BPCA President and CEO Raju Mann framed the deal as a commitment to the residents who have stuck it out for decades. "Each of them has called this neighborhood home for decades — they've raised families and built lives here. Now, extension of their rent protection can help keep them right here in Battery Park City for the long term," he said in a statement quoted by Crain's.

Owners Face Climate Rules Alongside Rent Caps

The agreement does not just freeze a rent formula and walk away. According to the Battery Park City Authority, the deal also requires regular reporting and capital-investment commitments from ownership that line up with long-term sustainability and emissions goals aimed for 2050.

That approach mirrors other recent ground-lease agreements in Battery Park City, which braid rent stability and long-term financing together with building retrofits and climate targets. The idea is to make sure the buildings do not deteriorate while also pushing owners to invest in energy efficiency and resilience, so their bottom line is tied to the neighborhood’s environmental agenda.

Who Wins, Who Waits

Per Crain's New York Business, only households that have been in place continuously since July 1, 2009 get the benefit of the new caps. At the time of the report, listings at the property showed a small number of available apartments that are not covered by the protections.

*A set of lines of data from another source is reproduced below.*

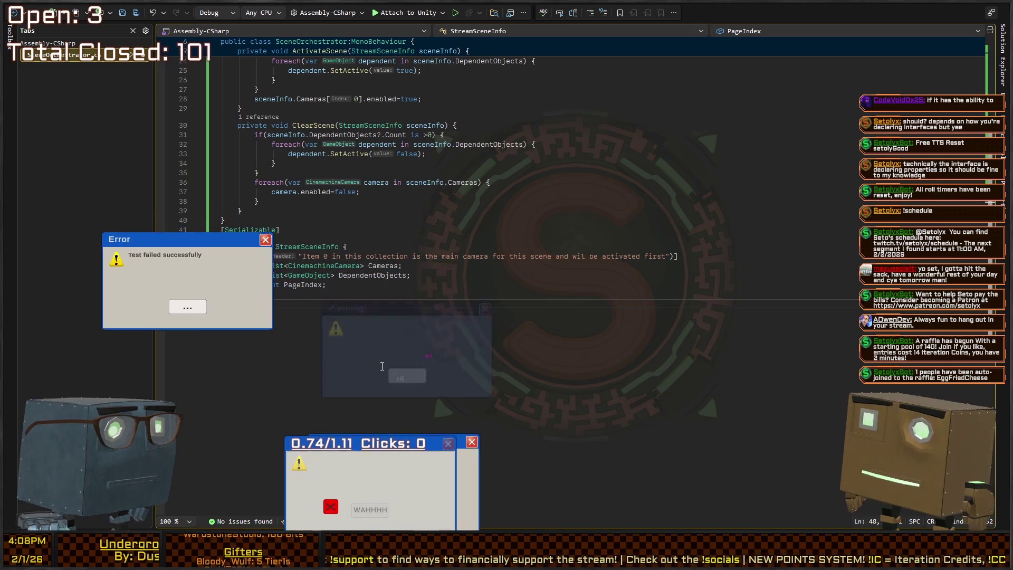
{"action": "left_click", "coordinate": [138, 302]}
{"action": "left_click", "coordinate": [472, 443]}
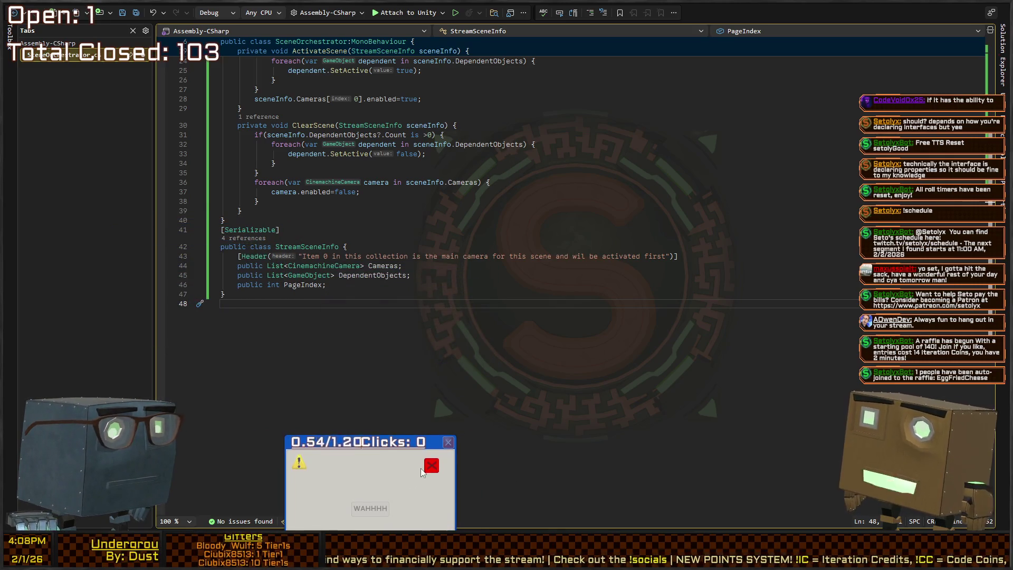
- Close the last moving popup so Open reads 0, then return to Unity
{"action": "left_click", "coordinate": [430, 466]}
{"action": "left_click", "coordinate": [306, 484]}
{"action": "left_click", "coordinate": [346, 489]}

That split leaves Gateway with two very different realities under one roof. Long-term residents now have a decades-long guardrail against sharp annual rent jumps. Newer tenants, and many market-rate units, can still see significant increases.

Tenant leaders and local elected officials have called the extension a meaningful, if limited, win. They are already pressing for broader and more permanent affordability tools that would reach beyond the relatively small pool of longtime households and reshape how affordability works across Battery Park City.

For neighbors and policymakers, the Gateway deal lays bare the trade-offs of trying to preserve affordability in private buildings that sit on public land. Targeted protections can stabilize a core group of residents, yet they also highlight how much of the complex, and the neighborhood, still runs on market terms.

Officials say they will be watching the required reporting and capital plans closely. Tenant groups say they will keep pushing for expansions that pull more residents under some form of protection. The next few years will show whether this agreement becomes a template for other Battery Park City buildings or remains a one-off lifeline for a specific group of Gateway old-timers.